### WORK INSTRUCTIONS
In the listing below, please rewrite the lines from the line with "scientific name: Haematopus ostralegus" to the line with "scientific name: Picus canus", renaming "common name" to "vernacular name" and keeping everything else unchanged.

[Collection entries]
* Start *
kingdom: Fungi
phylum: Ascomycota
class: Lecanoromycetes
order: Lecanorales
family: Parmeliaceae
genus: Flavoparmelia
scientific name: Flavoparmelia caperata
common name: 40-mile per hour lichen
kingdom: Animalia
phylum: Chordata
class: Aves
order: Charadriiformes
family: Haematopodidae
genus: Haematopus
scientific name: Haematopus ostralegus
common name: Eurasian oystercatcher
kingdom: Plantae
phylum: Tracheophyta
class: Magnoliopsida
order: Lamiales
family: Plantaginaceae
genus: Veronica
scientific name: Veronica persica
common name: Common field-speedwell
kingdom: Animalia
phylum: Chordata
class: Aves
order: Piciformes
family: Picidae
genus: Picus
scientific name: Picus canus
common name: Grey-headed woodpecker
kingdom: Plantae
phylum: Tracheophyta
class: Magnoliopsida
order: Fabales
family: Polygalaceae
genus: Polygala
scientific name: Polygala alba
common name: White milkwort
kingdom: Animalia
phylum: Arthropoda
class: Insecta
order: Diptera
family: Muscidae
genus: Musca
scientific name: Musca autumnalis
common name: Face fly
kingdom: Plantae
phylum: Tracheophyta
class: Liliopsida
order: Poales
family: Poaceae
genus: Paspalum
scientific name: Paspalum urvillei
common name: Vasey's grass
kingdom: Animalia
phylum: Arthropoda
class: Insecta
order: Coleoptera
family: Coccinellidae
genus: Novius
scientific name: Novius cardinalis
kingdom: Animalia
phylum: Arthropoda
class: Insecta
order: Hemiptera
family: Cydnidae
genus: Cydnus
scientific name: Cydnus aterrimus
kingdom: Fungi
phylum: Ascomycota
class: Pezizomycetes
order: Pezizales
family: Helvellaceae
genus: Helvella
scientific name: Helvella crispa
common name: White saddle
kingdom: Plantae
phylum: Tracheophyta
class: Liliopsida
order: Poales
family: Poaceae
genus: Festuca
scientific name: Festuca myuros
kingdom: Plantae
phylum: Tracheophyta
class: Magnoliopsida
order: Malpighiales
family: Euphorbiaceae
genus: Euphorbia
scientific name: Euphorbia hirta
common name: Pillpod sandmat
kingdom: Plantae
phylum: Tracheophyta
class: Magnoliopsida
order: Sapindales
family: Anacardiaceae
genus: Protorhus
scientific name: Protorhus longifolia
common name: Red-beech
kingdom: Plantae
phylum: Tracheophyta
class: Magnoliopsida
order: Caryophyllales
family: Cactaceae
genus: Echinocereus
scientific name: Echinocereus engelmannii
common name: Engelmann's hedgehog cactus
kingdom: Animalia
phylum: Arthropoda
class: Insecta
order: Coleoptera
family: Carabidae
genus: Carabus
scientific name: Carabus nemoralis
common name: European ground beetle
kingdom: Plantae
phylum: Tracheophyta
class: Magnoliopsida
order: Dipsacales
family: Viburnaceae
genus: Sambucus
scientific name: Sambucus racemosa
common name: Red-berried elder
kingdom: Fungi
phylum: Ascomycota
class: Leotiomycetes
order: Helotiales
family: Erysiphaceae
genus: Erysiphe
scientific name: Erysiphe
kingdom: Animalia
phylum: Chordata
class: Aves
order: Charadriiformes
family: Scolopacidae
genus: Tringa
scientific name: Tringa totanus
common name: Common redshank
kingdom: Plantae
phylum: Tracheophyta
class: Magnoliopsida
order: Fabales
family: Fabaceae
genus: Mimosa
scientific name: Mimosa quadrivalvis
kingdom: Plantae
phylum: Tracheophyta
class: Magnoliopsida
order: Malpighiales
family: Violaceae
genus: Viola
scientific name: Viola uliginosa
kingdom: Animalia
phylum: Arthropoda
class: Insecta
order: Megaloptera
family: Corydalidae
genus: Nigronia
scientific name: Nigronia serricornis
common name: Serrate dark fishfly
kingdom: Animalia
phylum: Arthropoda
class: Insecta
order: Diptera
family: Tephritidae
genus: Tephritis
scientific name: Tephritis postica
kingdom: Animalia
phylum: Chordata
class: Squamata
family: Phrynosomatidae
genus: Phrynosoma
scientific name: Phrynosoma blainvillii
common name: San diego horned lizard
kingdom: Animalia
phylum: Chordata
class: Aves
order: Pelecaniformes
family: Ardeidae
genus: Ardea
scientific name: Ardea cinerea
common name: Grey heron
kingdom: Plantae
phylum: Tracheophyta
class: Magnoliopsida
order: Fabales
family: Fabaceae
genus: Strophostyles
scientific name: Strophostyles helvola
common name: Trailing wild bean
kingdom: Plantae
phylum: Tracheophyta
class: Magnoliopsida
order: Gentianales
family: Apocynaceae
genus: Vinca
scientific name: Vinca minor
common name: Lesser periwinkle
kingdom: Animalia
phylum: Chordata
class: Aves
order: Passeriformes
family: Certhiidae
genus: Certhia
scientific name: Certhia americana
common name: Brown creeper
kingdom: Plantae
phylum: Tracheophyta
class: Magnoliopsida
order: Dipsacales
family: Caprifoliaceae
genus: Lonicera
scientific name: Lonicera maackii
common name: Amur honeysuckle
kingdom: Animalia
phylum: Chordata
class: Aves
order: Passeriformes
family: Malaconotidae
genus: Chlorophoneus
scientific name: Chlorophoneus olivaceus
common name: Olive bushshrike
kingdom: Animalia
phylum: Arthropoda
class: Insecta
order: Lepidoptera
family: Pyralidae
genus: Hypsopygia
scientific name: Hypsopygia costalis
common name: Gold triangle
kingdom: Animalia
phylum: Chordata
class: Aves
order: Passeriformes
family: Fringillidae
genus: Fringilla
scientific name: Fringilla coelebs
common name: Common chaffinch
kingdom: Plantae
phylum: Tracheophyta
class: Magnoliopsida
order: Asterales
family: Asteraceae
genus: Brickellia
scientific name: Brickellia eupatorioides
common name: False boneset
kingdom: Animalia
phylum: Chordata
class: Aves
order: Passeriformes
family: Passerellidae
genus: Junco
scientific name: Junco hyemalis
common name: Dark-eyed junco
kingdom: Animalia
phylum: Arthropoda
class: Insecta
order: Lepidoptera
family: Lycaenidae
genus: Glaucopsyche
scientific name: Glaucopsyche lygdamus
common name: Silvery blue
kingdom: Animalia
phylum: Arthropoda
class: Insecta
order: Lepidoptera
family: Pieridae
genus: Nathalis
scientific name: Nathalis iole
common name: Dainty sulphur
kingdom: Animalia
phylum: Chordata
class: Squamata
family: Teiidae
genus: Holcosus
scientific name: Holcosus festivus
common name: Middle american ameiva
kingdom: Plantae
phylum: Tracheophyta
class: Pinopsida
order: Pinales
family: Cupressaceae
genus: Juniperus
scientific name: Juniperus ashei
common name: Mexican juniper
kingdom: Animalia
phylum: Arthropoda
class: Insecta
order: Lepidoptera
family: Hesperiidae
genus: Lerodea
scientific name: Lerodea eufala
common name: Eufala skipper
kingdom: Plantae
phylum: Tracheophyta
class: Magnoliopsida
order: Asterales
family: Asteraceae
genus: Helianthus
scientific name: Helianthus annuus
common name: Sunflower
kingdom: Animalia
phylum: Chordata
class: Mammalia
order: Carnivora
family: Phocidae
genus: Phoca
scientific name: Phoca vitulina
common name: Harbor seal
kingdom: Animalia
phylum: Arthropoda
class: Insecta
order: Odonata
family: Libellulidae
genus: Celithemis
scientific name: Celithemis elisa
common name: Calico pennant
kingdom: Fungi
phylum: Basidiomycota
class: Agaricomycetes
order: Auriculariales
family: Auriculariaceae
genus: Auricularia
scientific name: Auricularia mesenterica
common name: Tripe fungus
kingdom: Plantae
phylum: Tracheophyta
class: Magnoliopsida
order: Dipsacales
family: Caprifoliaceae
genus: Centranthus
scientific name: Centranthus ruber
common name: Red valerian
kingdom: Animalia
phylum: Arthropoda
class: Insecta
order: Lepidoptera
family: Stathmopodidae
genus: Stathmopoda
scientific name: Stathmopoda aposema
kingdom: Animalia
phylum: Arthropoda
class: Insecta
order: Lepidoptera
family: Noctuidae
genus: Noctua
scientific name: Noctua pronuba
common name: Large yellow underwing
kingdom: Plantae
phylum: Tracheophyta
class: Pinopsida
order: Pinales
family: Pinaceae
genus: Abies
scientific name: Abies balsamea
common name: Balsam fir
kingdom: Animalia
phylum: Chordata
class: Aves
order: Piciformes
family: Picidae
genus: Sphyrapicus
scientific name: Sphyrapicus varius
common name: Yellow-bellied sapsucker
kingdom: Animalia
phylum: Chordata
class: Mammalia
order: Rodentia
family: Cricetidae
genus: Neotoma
* End *
### CORRECT RESPONSE
scientific name: Haematopus ostralegus
vernacular name: Eurasian oystercatcher
kingdom: Plantae
phylum: Tracheophyta
class: Magnoliopsida
order: Lamiales
family: Plantaginaceae
genus: Veronica
scientific name: Veronica persica
vernacular name: Common field-speedwell
kingdom: Animalia
phylum: Chordata
class: Aves
order: Piciformes
family: Picidae
genus: Picus
scientific name: Picus canus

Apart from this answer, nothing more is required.